May 082012

Media: ABC News 24 Breakfast
Date: 7th May 2012
Headline: Drivers who open doors on cyclists facing increased fines:
Presenters: Karina Carvalho and Michael Rowland
Reporter: Simon Lauder

Cyclists in Melbourne would no doubt welcome the increased interest in dooring from the mainstream press, however they would have been left rather perplexed by this question from ABC News 24’s Simon Lauder to Bicycle Network Victoria spokesperson Garry Brennan:

Are you worried that by increasing [the penalty for dooring] it might be sending a message that it’s always the motorist’s fault?

The issue of fault was then discussed by the live news channel’s breakfast presenters, Karina Carvalho and Michael Rowland:

Rowland: Now just to even the ledger up a tiny wincy bit, did I hear [Brennan] say it’s always the motorist’s fault or is my hearing failing me?

Carvalho: No, we both heard that, and I would say that you would probably need to take that comment with a little bit of caution, because it’s not always the driver’s fault.

Rowland: …a sack of salt, not just a grain of salt, because without pillorying cyclists….I have seen my fair share of reckless cyclists so I think it’s very unfair to purely blame motorists 100% of the time.

Carvalho: …and more education and more awareness on both sides is what’s needed.

Pointing the finger at reckless cyclists is a regular tactic in trying to deflect motorist responsibility for car/bicycle collisions. No one denies that such cyclists exist and should be held accountable for their actions, but the issue of fault in a dooring incident is not debatable: it is always the motorist’s fault. This underpins the current proposal  to increase penalties for car dooring, which aims to deter motorists from committing this serious offence.

Carvahlo’s suggestion that both sides need more education also needs to be examined. Cyclists are legally required,* and expected by motorists, to ride in poorly designed bike lanes that present a serious dooring risk, so they are regularly advised by cycling groups to stick to the right side of the lane away from the dooring zone. Motorists, on the other hand, are mostly uninformed about the serious danger they present when exiting a vehicle without checking behind them. Education and awareness are definitely required on both sides, but it’s on the motorist side where it’s seriously lacking. Hence the new penalties.

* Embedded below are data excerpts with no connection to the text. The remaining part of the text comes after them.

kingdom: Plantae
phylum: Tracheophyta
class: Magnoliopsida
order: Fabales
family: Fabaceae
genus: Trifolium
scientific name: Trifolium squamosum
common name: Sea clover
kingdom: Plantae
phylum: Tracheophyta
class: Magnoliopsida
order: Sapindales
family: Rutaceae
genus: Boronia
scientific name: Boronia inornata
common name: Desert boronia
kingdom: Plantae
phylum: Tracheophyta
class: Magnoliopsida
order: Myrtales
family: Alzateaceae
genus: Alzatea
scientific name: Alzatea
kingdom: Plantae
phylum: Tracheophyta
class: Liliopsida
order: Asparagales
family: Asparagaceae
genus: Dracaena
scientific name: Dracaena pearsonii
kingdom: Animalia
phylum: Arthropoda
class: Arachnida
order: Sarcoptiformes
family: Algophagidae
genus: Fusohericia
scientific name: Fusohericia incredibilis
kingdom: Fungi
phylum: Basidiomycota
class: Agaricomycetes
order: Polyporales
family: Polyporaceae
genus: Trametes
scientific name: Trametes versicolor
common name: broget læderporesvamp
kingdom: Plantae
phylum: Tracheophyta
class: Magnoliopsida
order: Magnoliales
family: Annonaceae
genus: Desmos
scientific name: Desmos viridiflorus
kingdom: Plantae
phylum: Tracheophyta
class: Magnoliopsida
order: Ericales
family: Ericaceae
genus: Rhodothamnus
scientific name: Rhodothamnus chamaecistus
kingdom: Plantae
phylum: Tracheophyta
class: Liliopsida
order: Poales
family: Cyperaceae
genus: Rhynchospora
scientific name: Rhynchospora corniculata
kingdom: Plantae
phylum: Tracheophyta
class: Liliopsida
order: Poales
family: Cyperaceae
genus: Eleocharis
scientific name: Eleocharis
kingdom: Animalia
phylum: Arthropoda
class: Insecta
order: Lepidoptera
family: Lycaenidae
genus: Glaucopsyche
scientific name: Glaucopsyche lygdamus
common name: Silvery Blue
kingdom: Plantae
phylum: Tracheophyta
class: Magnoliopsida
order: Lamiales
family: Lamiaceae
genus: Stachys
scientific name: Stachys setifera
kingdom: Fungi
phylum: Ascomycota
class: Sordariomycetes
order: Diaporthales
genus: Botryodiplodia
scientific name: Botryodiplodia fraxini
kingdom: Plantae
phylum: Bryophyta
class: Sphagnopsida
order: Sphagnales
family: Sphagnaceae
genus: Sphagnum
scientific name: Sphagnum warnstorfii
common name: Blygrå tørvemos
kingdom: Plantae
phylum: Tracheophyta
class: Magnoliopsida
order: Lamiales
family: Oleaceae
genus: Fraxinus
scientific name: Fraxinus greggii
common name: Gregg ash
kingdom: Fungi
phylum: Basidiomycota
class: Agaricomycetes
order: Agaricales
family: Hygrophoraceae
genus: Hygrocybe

It would be possible to take these comments with (to borrow Rowland’s phrase) a sack of salt, but cyclists who have been involved in or witnessed a dooring incident would perhaps beg to disagree. Rowland and Carvalho were wrong on this issue and made light of an extremely serious concern for regular bike commuters.


*s247 of the Road Rules 2009 requires cyclists to stay in the bike lane ‘unless impracticable.’ Arguably this could extend to unsafe bike lanes, but it needs to be clarified.

 Posted by at 8:00 am

  5 Responses to “Dooring is always the motorist’s fault”

  1. As a car driver, I believe it is my responsibilty to check behind before opening the door. I have nearly wiped out car doors on parked vehicles when reverse parking, by pulling parallel before reversing. Drivers throw open their doors without looking. If they don’t see a car, then they won’t see a bike. We should treat our cars as if they were a deadly weapon, because that is what they are!

  2. From @BreakfastNews on twitter:
    There was an on-air correction on #dooring this morning, and you can find it on our Facebook page: @hmoffat @freyja_m

  3. Well isn’t that a kick in the crutch to all the good work that’s being done towards rider safety.

    I can only think the presenters have no idea what dooring is and thought he was talking about all car and bike accidents.

  4. well, I guess there must some cyclists out there who open parked car doors wilfully as they ride past and thereby slam into them….
    What an absolutely stupid on air comment to make.
    Are they suggesting that cyclists are riding too close to parked cars? Is that it?
    I wasnt aware there was a legal distance involved? if not, then shut up and blame the person opening their door onto the road side without checking first. And make the fine big so that it fits the crime of injuring or killing an innocent cyclist.

  5. Typical ill-informed comment by presenters whose only job is to fill dead air time with inane chatter. There are lots of bike accidents where the rider can be partly or wholly at fault but dooring is not one of them.